Unless you’re a Platinum One or Chairman’s Lounge member, you’ll probably notice that a few rows of seats at the front of every Qantas flight is greyed out. This happens in just about every cabin class – even in Business. In Economy, as much as a third of the seat map could be unavailable for selection initially.
Now, it doesn’t usually mean those seats are occupied (though sometimes they are). Instead, those seats are reserved for Qantas’ elite frequent flyers – those with Silver, Gold, Platinum status or higher. The better your status, the more seats you are able to see when booking.
Take a look at the difference a Qantas Platinum frequent flyer can see on the seat map for the same flight, compared to a standard passenger booking above.
But, what if we told you there is an easy and reliable way to gain access to the front of the plane? As long as other people haven’t already booked the seats first, it’s simple. Just wait until 80 hours before the flight.
What is the Qantas ‘T-80 rule’?
It’s not an official rule as such, but Qantas Frequent Flyers have affectionately named it the ‘T-80 rule’ – in reference to how seats become available at 80 hours prior to departure. Here is how it works:
- Check your flight seat map starting from 80 hours before the scheduled departure
That’s it! Although it’s not guaranteed, in the vast majority of cases, any unoccupied blocked seats in the cabin will become available for everyone. This includes the coveted ‘Row 4’ on Qantas Boeing 737s – this front row of Economy offers excellent legroom as the seats are directly behind Business Class.
If available, simple re-select your new seats and confirm your choices. Note that Qantas does reserve the right to re-seat passengers depending on operational demands, but at least you gave it your best shot.
How do I work out what time the T-80 seats open up?
To work out when those seats become released, simply subtract 80 hours from your departure time. In practice, you should minus three whole days (72 hrs), plus take away another 8 hours.
So if your flight departure is 12:35pm on a Saturday:
- Minus three days to reach 12:35pm on Wednesday
- Minus another 8 hours to reach 4:35am on Wednesday
I personally have a flight that departs 12:35pm on a Saturday. In the name of research, I roused myself at 4:35am to confirm the T-80 rule is still being applied, before writing this article. Good news: it does.

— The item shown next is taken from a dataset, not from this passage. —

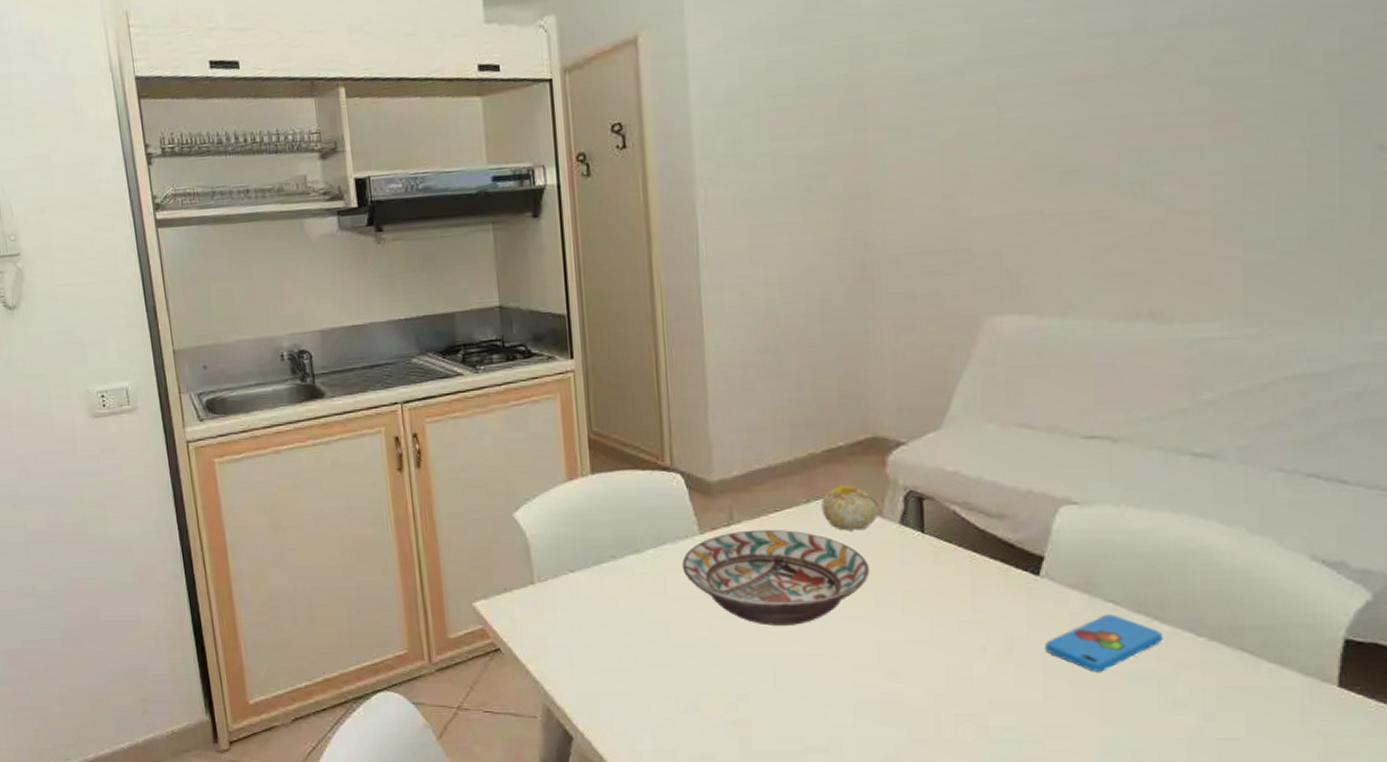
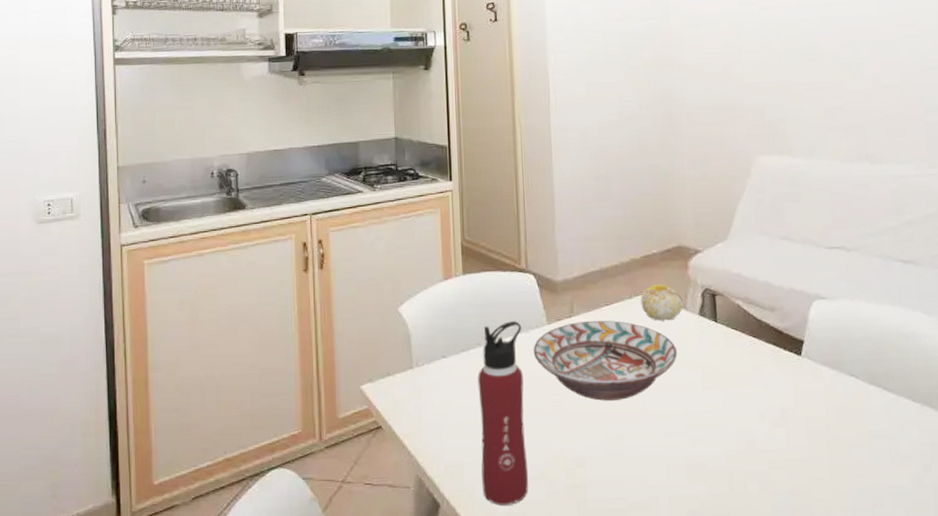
water bottle: none [613,530,679,741] -> present [478,321,529,505]
smartphone: present [1045,614,1162,672] -> none [808,386,890,433]

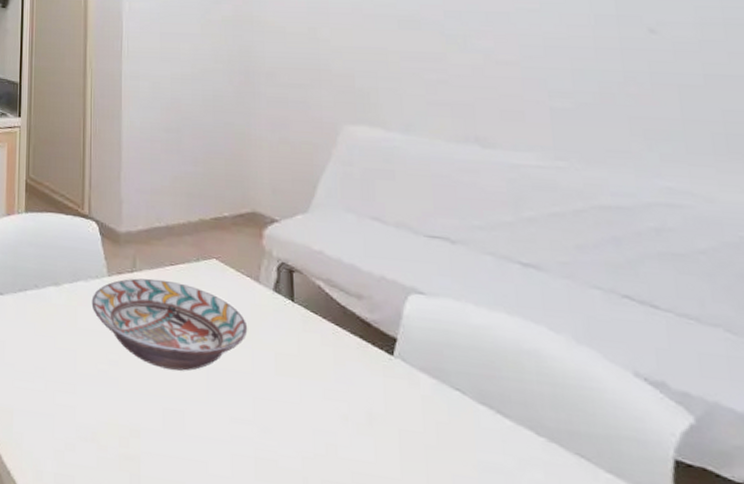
water bottle: present [478,321,529,505] -> none [31,267,81,465]
fruit: present [641,284,684,321] -> none [209,250,257,292]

Why are seats at the front better?
There are many reasons why you might want to use the T-80 rule to snag some better seats at the front of the plane.
- Often, the very first row of Economy and Premium Economy has extra legroom, but doesn’t cost extra
- In light of COVID-19, you might want to disembark earlier to get through airport arrivals processes faster (e.g. checking border passes)
- If you have connecting flights, important events, or any other reason to leave the airport earlier
- Anecdotally, some standard Economy seats in the front half of the plane sometimes have a little bit more legroom than the back half of the plane.
- You get faster service at the front of the plane, plus less chance of missing out on your preferred meal
What about extra-legroom seats?
Fancy stretching out those legs on the flight, but perhaps you’re not quite willing to pay? If you want to try your luck, the green extra-legroom seats become free to select from 24 hours before flight departure.
You will need to go through Qantas’ online check-in for the best chance. You can also ask at the airport, but usually the seats are taken by then. Platinum One and Chairman’s Lounge members can choose extra legroom seats for free at any time.
Airlines have quirks and Qantas is no exception. The ‘T-80 rule’ is good to keep in the back of your mind if you want a better shot at nabbing seats usually reserved for elite frequent flyers.